Hello, this is Sergei!
This week, I read the 404 Media article “Students Boo Commencement Speaker After She Calls AI the ‘Next Industrial Revolution.’” And I honestly feel confused, because it shows how early we still are in understanding AI and how much that understanding is being distorted by endless AI slop.
AI probably has the worst marketing of any major technology shift so far. Turning AI into a pop-cultural phenomenon was a very bad idea in general. Most people were introduced to it through the laziest and most obvious use case: generating low-quality spam content. Young people especially got flooded with AI garbage everywhere, so the reaction is predictable — they see the worst implementation of AI, dislike it, and reject the entire idea.
I’m concerned about how the next generation will perceive AI. My son is 15, my daughter is 9, and I often notice how quickly AI gets reduced to “do this for me” instead of being seen as a tool for learning, building, and improving the way we learn, live and work.
The real value of AI is completely different.
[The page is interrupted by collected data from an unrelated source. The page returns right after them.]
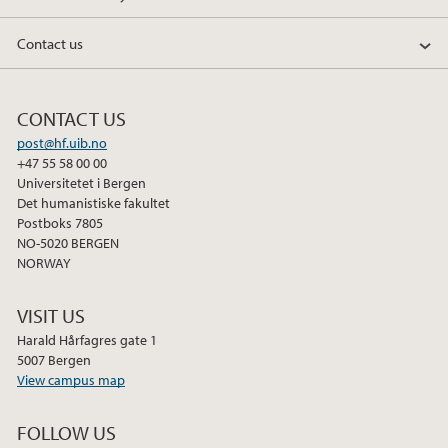
Contact us
CONTACT US
post@hf.uib.no
+47 55 58 00 00
Universitetet i Bergen
Det humanistiske fakultet
Postboks 7805
NO-5020 BERGEN
NORWAY
VISIT US
Harald Hårfagres gate 1
5007 Bergen
View campus map
FOLLOW US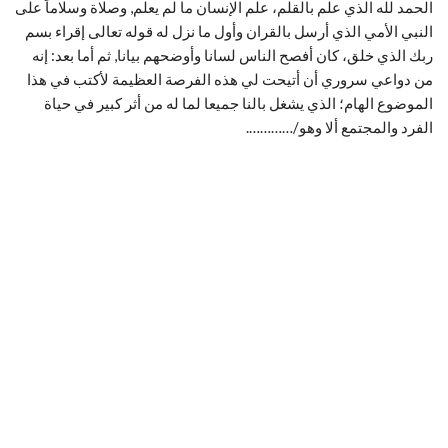
الحمد لله الذي علم بالقلم، علم الإنسان ما لم يعلم, وصلاة وسلاماً على
النبي الأمي الذي أرسل بالقران وأول ما نزل له قوله تعالى إقراء بسم
ربك الذي خلق، كان أفصح الناس لسانا وأوضحهم بيانا, ثم أما بعد: إنه
من دواعي سروري أن أتيحت لي هذه الفرصة العظيمة لأكتب في هذا
الموضوع الهام؛ الذي يشغل بالنا جميعا لما له من أثر كبير في حياة
الفرد والمجتمع ألا وهو/………….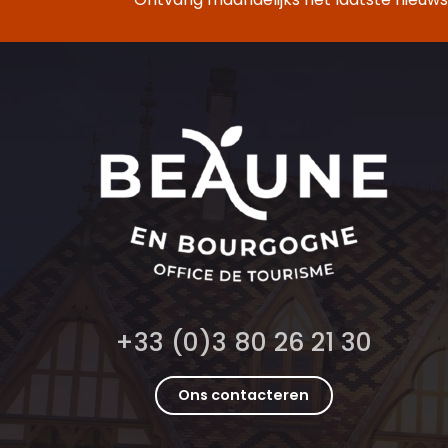
+33 (0)3 80 26 21 30
Ons contacteren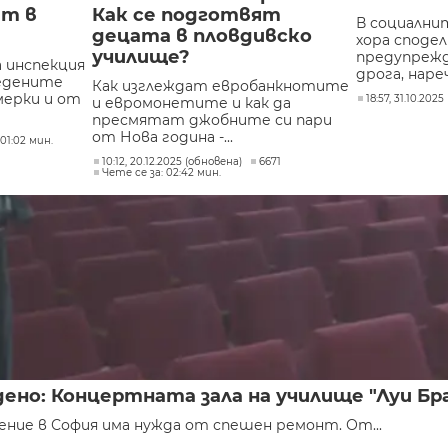
ат в
Как се подготвят
В социалн
децата в пловдивско
хора сподел
училище?
предупрежд
 инспекция
дрога, нареч
едените
Как изглеждат евробанкнотите
ерки и от
18:57, 31.10.2025
и евромонетите и как да
пресмятат джобните си пари
от Нова година -...
01:02 мин.
10:12, 20.12.2025 (обновена)
6671
Чете се за: 02:42 мин.
ено: Концертната зала на училище "Луи Б
ение в София има нужда от спешен ремонт. От...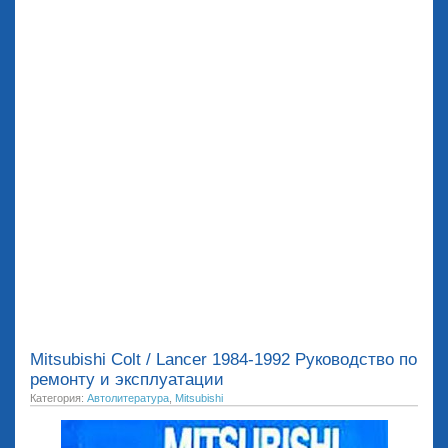
Mitsubishi Colt / Lancer 1984-1992 Руководство по
ремонту и эксплуатации
Категория:
Автолитература
,
Mitsubishi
It’s about investing time and thinking into understanding your own bottlenecks, improving workflows, and building AI-powered systems that save time and make you more... well... powerful. AI should help people think better, work better, and create better things. It’s valuable when it enables you to focus on something more meaningful — not when it generates another 500 SEO posts nobody wants to read.
But maybe I'm too romantic about AI as well.